Yes, I have been saying this for years. You take out ego, you take out a referee’s unconscious preferences. With a refereeing team it is more difficult for an individual to imprint his personality on the game. Obviously you are going to get a few teething problems and you may have to put referees together who are compatible with each other. Logistically and financially it may be an issue for the powers that be, but I don’t think it would be difficult to refine that system to become better than the system that is in place at the moment.
Only two South African referees – Rasta Rasivhenge and Jaco Peyper – were appointed for the November Tests. How do you feel about the number of referees coming through the SA Rugby system, compared to when you were part of it?
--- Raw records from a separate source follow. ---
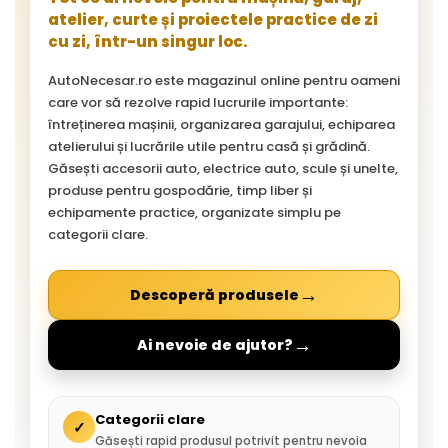
atelier, curte și proiectele practice de zi
cu zi, într-un singur loc.
AutoNecesar.ro este magazinul online pentru oameni
care vor să rezolve rapid lucrurile importante:
întreținerea mașinii, organizarea garajului, echiparea
atelierului și lucrările utile pentru casă și grădină.
Găsești accesorii auto, electrice auto, scule și unelte,
produse pentru gospodărie, timp liber și
echipamente practice, organizate simplu pe
categorii clare.
→
Descoperă produsele
→
Ai nevoie de ajutor?
Categorii clare
✓
Găsești rapid produsul potrivit pentru nevoia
Some will say you lose a lot of talent in a short space of time and then it’s difficult to replace that experience. Others will say we should have been planning for that long before the crisis hit. From a South African perspective, we have a reasonably good rugby culture. The Currie Cup has always been a good place to test referees. I’m proud of the referees who have succeeded and then stay there. But it’s disappointing that we only have two referees on the World Rugby panel. I’m not in the know as to who’s been identified as coming through the ranks. I have seen some guys with potential, but it is a bit of a worry.
What are some of the issues preventing South Africa from getting more and better referees on to the Test scene?
We had a good run with some top referees for about 20 years, but we seem to have fallen right off the pace. Whether that’s to do with leadership, selection, planning and preparation, adequate and consistent training, the transfer of culture from our senior refs to the next tier or the demise of our local tournament, the Currie Cup, is a moot point. Perhaps it’s just an underperforming generation.
Interview by Dylan Jack
– This article first appeared in the January 2019 issue of SA Rugby magazine.